Procurados pela reportagem para responder sobre o horizonte de uma candidatura presidencial, Aécio disse que Leite é a “única aposta do PSDB para 2026”, e o governador gaúcho não respondeu.
Obstáculos de Aécio
Para integrantes da cúpula do PSDB, o partido necessita de uma candidatura competitiva à Presidência para reverter a tendência de queda em cargos no Executivo e no Legislativo, e Leite ainda é o nome com mais força, já que vem de uma reeleição inédita ao governo de seu estado.
Já Aécio, o tucano que mais chegou perto de derrotar o PT numa disputa presidencial desde Fernando Henrique, ainda está distante do apelo eleitoral que teve no passado, segundo aliados e adversários. Por ora, ele vislumbra disputar o governo de Minas, embora priorize a agenda de oposição ao governo Lula.
Perillo, o novo presidente do PSDB, defendeu uma chapa presidencial com Leite, mas deve se afastar em 2025 para preparar sua própria candidatura ao governo de Goiás.

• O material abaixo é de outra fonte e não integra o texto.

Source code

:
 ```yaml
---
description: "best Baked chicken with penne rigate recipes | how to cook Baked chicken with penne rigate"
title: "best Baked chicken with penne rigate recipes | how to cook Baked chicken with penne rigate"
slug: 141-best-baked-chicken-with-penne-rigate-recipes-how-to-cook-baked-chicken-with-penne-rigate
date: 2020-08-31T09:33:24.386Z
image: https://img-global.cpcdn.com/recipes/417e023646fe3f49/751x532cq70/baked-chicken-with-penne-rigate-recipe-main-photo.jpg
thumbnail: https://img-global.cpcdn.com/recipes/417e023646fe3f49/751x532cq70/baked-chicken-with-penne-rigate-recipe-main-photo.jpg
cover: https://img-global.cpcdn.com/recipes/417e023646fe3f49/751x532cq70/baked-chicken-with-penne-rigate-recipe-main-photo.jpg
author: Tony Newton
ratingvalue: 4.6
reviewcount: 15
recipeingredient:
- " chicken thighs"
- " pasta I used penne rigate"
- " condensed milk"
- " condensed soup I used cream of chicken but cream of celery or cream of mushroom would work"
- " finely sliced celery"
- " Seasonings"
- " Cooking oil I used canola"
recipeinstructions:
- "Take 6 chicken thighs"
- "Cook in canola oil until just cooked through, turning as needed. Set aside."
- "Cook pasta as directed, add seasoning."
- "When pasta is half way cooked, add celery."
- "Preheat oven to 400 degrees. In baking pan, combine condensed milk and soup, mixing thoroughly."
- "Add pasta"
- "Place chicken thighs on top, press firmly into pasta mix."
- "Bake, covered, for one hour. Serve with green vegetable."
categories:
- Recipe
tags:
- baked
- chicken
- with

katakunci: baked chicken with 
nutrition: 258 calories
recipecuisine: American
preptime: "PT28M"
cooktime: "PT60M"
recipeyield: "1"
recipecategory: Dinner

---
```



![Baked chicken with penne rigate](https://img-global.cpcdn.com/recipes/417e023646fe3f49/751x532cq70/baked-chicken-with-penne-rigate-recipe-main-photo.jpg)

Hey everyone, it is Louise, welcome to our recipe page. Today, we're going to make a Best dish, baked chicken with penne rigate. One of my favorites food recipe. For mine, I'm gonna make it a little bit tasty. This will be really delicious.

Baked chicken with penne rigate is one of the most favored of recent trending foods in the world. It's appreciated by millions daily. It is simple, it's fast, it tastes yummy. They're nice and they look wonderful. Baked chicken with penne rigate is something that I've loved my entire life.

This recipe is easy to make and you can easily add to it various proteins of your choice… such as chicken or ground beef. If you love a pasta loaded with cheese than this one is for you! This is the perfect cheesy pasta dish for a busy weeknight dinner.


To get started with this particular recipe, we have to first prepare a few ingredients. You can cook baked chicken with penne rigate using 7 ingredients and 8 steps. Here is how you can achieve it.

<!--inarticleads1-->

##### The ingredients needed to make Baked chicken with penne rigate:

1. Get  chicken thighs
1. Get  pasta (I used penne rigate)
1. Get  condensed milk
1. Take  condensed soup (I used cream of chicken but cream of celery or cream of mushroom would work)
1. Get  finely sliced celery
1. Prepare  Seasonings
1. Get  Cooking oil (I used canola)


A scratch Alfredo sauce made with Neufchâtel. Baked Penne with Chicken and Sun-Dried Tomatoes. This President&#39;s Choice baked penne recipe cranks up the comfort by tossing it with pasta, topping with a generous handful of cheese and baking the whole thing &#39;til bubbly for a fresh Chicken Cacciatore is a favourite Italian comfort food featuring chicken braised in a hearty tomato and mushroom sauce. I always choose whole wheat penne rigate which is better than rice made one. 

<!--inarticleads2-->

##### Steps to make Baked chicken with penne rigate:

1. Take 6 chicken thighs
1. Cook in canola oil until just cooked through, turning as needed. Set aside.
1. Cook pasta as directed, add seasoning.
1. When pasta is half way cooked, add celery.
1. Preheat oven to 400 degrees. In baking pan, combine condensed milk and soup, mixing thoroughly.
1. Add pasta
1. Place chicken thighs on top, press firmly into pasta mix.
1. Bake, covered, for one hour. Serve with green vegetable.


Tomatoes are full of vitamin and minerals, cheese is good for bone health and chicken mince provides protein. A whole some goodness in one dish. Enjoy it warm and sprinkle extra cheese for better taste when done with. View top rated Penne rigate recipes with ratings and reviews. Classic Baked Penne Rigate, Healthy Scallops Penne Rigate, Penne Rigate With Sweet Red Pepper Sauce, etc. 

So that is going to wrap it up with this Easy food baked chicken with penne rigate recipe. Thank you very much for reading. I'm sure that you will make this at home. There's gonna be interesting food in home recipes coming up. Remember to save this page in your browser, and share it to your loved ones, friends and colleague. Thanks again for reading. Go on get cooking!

Até lá, lideranças tucanas dizem que Leite terá margem para se viabilizar dentro e fora do partido.
Aliada de Leite e presidente do partido no Rio Grande do Sul, Paula Mascarenhas avalia que o governador vem atuando para buscar consensos, e disse que Aécio se credenciou a assumir a fundação partidária, com apoio do PSDB gaúcho, por ser um “tucano de maiores raízes”.
— Estamos em um momento de fortalecimento do partido, acho que não é hora de disputa interna. Claro que ainda há arestas dentro do partido, mas todos concordamos com a necessidade de diálogo e de, talvez, ceder em algo — afirma Mascarenhas.